Lifting capacity was determined with the use of a steel plate with a smooth surface of optimal thickness (min. 20 mm), under vertically applied force, however under shearing force the load capacity is reduced by as much as fivefold. In addition, even a slight gap between the magnet’s surface and the plate decreases the load capacity.

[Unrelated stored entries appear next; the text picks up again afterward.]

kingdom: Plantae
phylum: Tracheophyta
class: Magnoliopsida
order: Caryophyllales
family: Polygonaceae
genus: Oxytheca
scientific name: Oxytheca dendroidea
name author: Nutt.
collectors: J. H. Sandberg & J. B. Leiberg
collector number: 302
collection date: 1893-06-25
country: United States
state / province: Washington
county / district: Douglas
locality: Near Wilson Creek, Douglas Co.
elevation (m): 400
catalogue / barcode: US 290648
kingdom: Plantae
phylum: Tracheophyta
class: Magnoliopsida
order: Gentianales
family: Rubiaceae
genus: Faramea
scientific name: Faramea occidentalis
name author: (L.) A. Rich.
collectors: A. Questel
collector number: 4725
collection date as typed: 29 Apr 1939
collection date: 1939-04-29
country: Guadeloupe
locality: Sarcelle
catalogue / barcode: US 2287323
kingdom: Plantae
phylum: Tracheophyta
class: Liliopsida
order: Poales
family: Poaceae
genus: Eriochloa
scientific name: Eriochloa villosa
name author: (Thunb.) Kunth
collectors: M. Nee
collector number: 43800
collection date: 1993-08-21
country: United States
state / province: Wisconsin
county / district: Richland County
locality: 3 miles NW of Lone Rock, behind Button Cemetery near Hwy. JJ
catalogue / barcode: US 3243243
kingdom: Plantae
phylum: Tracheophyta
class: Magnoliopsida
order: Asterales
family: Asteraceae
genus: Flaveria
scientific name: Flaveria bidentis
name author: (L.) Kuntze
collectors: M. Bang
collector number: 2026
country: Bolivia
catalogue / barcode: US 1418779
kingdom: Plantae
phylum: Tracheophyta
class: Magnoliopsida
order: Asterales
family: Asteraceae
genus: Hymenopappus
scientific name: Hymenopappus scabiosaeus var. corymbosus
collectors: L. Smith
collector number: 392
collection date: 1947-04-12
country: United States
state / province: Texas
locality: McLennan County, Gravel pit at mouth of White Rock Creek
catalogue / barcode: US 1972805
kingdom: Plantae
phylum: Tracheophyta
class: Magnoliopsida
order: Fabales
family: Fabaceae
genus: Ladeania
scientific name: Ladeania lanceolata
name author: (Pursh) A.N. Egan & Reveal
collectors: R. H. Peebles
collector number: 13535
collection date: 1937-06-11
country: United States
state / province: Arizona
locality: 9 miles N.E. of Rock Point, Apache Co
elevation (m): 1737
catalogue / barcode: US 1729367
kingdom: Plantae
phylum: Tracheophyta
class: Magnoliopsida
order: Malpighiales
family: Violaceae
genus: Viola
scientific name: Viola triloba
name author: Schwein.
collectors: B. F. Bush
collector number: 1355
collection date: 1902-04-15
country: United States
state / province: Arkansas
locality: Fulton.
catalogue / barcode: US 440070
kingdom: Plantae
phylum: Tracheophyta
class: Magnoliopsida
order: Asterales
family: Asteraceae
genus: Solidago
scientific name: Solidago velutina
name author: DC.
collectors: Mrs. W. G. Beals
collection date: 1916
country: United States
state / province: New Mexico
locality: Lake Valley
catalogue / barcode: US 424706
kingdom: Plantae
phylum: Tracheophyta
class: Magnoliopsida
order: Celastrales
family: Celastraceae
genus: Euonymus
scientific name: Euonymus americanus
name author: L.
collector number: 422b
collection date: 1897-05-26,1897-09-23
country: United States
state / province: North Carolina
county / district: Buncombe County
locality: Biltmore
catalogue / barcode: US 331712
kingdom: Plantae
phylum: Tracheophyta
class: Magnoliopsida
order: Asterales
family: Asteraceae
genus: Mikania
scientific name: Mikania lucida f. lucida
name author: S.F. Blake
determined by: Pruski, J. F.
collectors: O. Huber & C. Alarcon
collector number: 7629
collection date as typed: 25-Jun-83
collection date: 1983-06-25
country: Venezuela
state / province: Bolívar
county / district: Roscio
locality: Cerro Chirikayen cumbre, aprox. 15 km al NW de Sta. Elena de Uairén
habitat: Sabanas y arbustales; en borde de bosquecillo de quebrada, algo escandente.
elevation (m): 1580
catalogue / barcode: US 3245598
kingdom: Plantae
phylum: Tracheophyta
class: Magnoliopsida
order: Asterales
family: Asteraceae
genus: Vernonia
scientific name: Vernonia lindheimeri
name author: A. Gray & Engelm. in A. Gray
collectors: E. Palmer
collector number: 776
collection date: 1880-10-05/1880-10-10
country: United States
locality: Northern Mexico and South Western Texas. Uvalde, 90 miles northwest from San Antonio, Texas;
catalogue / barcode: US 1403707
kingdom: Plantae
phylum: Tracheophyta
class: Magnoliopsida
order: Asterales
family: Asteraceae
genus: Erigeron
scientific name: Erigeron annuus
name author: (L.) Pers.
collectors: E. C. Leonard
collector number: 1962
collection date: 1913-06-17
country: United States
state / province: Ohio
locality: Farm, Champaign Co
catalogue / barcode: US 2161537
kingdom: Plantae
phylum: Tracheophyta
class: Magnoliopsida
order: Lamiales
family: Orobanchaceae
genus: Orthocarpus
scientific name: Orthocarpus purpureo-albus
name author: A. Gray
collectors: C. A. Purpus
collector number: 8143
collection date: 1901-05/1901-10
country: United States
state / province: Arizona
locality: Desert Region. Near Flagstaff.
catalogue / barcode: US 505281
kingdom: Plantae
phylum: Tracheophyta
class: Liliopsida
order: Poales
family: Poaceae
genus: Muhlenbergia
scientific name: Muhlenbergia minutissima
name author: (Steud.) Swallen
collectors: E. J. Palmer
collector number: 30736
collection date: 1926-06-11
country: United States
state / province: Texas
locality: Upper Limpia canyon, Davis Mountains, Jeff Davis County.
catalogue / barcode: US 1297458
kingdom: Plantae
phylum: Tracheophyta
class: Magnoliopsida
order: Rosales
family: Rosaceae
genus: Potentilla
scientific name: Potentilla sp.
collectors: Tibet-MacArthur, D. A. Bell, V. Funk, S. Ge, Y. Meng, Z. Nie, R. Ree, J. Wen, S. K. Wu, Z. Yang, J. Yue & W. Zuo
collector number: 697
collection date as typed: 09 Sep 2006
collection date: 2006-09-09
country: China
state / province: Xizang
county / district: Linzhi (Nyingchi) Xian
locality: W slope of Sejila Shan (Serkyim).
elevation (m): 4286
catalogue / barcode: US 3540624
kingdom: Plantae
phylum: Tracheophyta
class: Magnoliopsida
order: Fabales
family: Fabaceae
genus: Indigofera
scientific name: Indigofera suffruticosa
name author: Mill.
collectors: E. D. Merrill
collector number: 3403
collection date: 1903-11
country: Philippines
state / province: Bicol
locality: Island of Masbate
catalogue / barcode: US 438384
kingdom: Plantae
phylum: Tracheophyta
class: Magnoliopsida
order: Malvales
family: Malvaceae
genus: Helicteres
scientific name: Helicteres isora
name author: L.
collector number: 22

Safe handling of NdFeB magnets
Threat to navigation
An intense magnetic field negatively affects the operation of compasses in smartphones and navigation systems. Maintain magnets close to a device to prevent breaking the sensors.
Physical harm
Danger of trauma: The pulling power is so immense that it can cause hematomas, pinching, and broken bones. Use thick gloves.
Allergy Warning
Warning for allergy sufferers: The Ni-Cu-Ni coating consists of nickel. If skin irritation happens, cease working with magnets and wear gloves.
Electronic devices
Device Safety: Neodymium magnets can ruin payment cards and delicate electronics (heart implants, medical aids, mechanical watches).
Danger to pacemakers
For implant holders: Powerful magnets disrupt medical devices. Keep at least 30 cm distance or ask another person to work with the magnets.
Power loss in heat
Control the heat. Heating the magnet above 80 degrees Celsius will permanently weaken its magnetic structure and pulling force.
Magnets are brittle
Watch out for shards. Magnets can fracture upon violent connection, ejecting sharp fragments into the air. Eye protection is mandatory.
Danger to the youngest
NdFeB magnets are not suitable for play. Accidental ingestion of several magnets can lead to them connecting inside the digestive tract, which poses a direct threat to life and necessitates urgent medical intervention.
Flammability
Powder created during grinding of magnets is self-igniting. Avoid drilling into magnets unless you are an expert.
Powerful field
Be careful. Rare earth magnets act from a distance and connect with huge force, often faster than you can move away.